The potential of the GED Home Study/GED Online program seems limitless. In reality, SCC's Home Study program is plagued by many of the same problems that traditional classrooms face. The program now has an annual dropout rate of 40 percent. As researcher Alisa Belzer (1998) writes, "The question of how to improve student retention cannot be solved with simple or single answers. The same obstacles or supports can create different outcomes for different students. Since often many complicated and interrelated factors are involved in the decision to continue participation in a program, a simple or single solution may make no difference."

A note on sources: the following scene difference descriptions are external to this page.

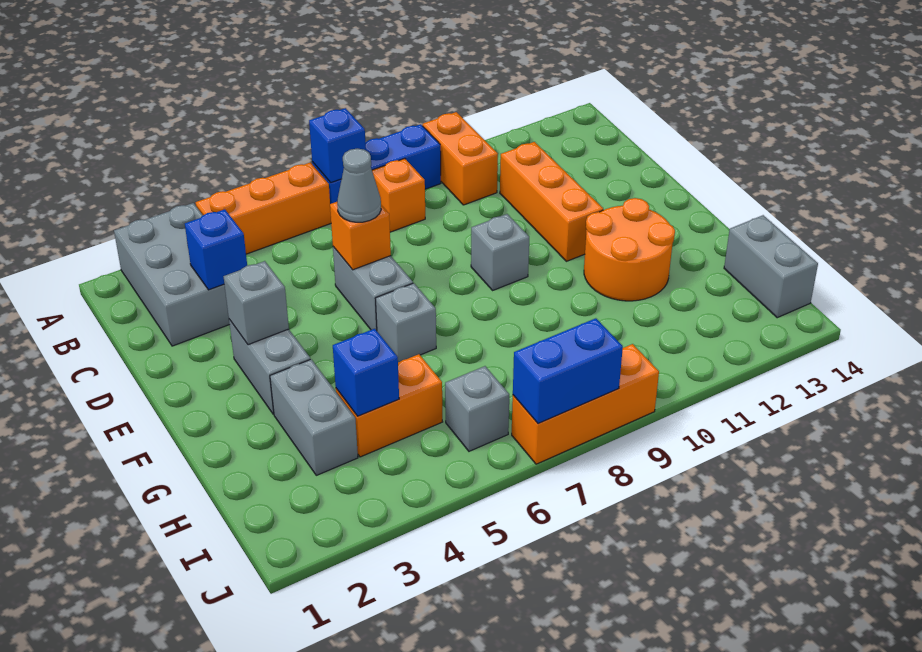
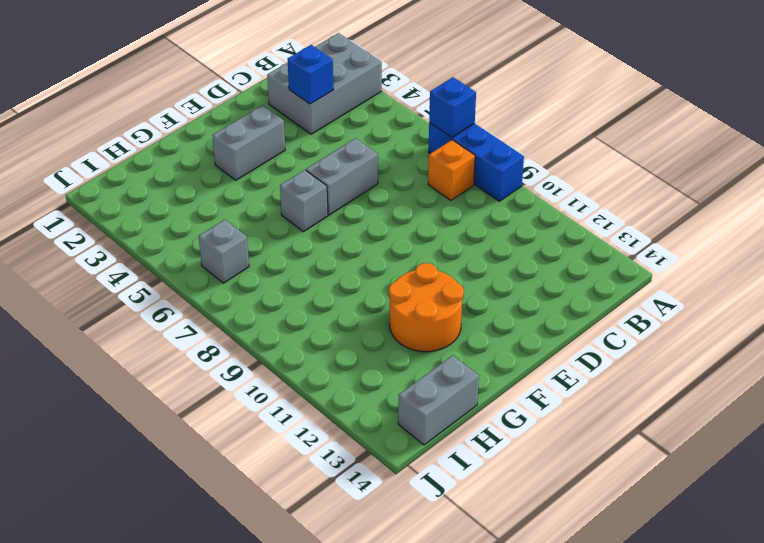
none -> orange 1x3 brick [196,163,331,254]
none -> orange 1x2 brick [423,112,498,205]
none -> orange 1x3 brick [500,142,603,261]

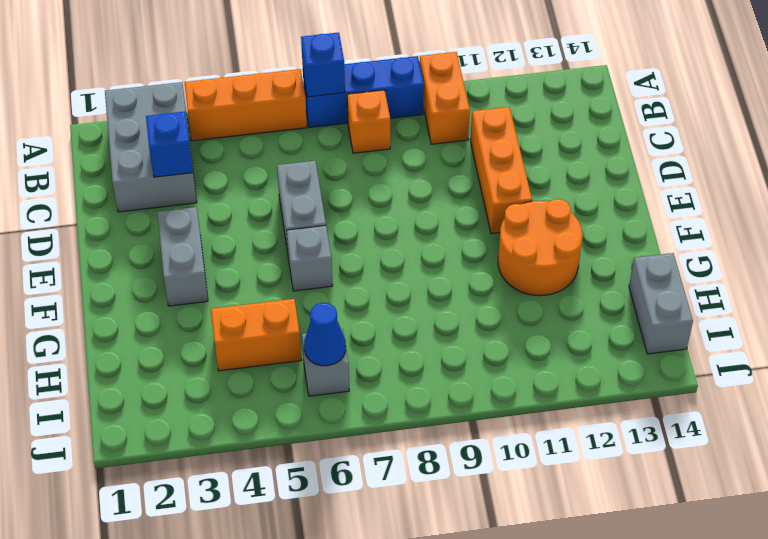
blue 1x1 cone [304,303,346,366] -> none
none -> grey 1x1 brick [471,214,529,290]
none -> grey 1x2 brick [270,359,358,475]
none -> orange 1x3 brick [512,344,659,464]

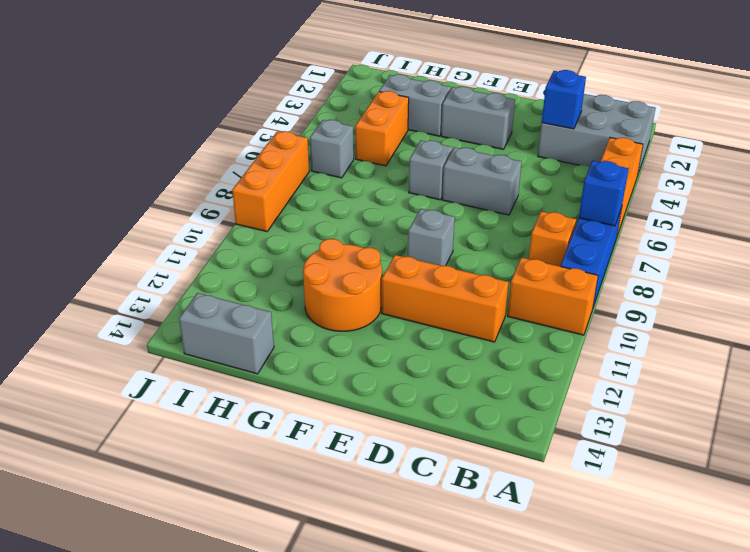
none -> orange 1x1 brick [330,202,391,270]
none -> grey 1x1 brick [224,261,289,345]
none -> blue 1x1 brick [333,329,399,416]

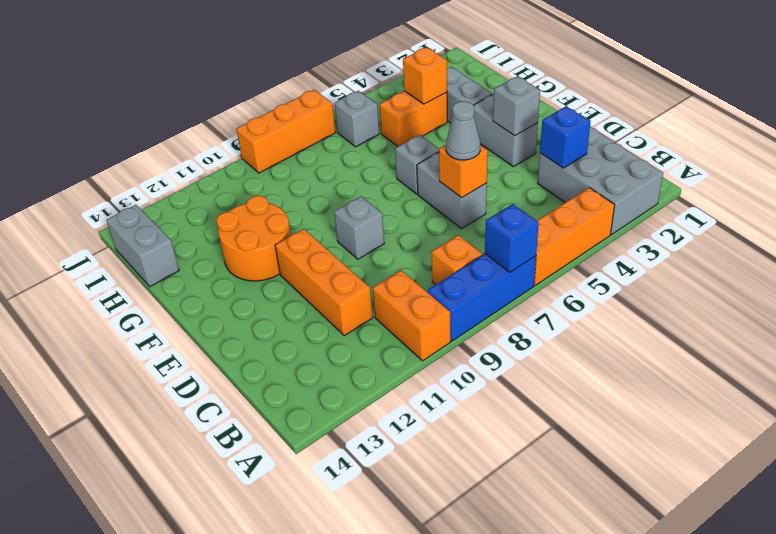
orange 1x1 brick [403,47,447,104] -> blue 1x1 brick [333,329,399,416]
none -> blue 1x2 brick [513,318,623,423]

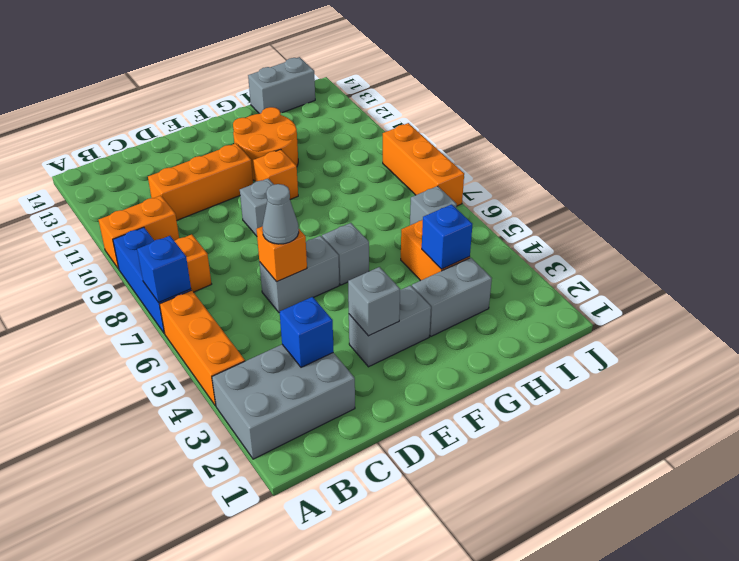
orange 1x1 brick [253,149,298,199] -> none
none -> blue 1x2 brick [513,318,623,423]

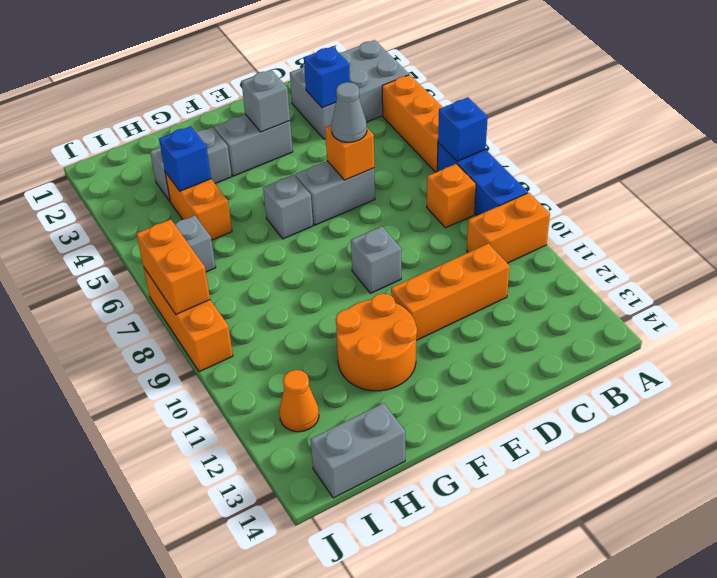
orange 1x1 cone [279,370,319,432] -> none
orange 1x2 brick [137,219,210,314] -> blue 1x2 brick [513,318,623,423]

SCC's GED Home Study/GED Online Program is neither simple nor does it offer a single solution to the overwhelming challenge of adult student retention. Although the program eliminates many of the obstacles adult students face, it does not eliminate the need for motivation, self discipline, and the time needed to do the work.

Still Evolving

SCC's Home Study Program has been in place for more than 21 years. Since 2001 alone, approximately 575 students have participated. In May, 2006, the total number of students who enrolled in the combined GED Home Study/GED Online program for the 2005-06 school year, which ended the first week in August, 2006, was 89. Soon the program will undergo two more changes. The plan is to purchase the TABE online and eliminate a student's need to come to campus for basic testing. All coordination of score reports and scheduling activities will be done by e-mail or telephone to give students complete at-home service. Also, a grant recently awarded to the program by SCC's Staff and Program Development Committee will enable the GED Home Study/GED Online program to purchase and maintain a lending library. This library will allow home study students to borrow materials such as GED textbooks, calculators, and guides for using the calculators.

From its humble beginnings as an at-home study series in 1985 to the complex and comprehensive program it is now, the program will continue to grow and expand as the demand for alternatives to the traditional classroom increases in our area.

Belzer, A. (1998). "Stopping out, not dropping out." Focus On Basics, 2(A) 15-17.

About the Author
Lauri McLellan Schoneck is a professor at Seminole Community College, where she teaches ABE and GED math courses. A graduate of Florida State University, she has her master's in special education and has taught both K-12 students and adults. She is currently serving a second term on the Florida Department of Education Practitioners' Task Force on Adults with Learning Disabilities as a community college representative.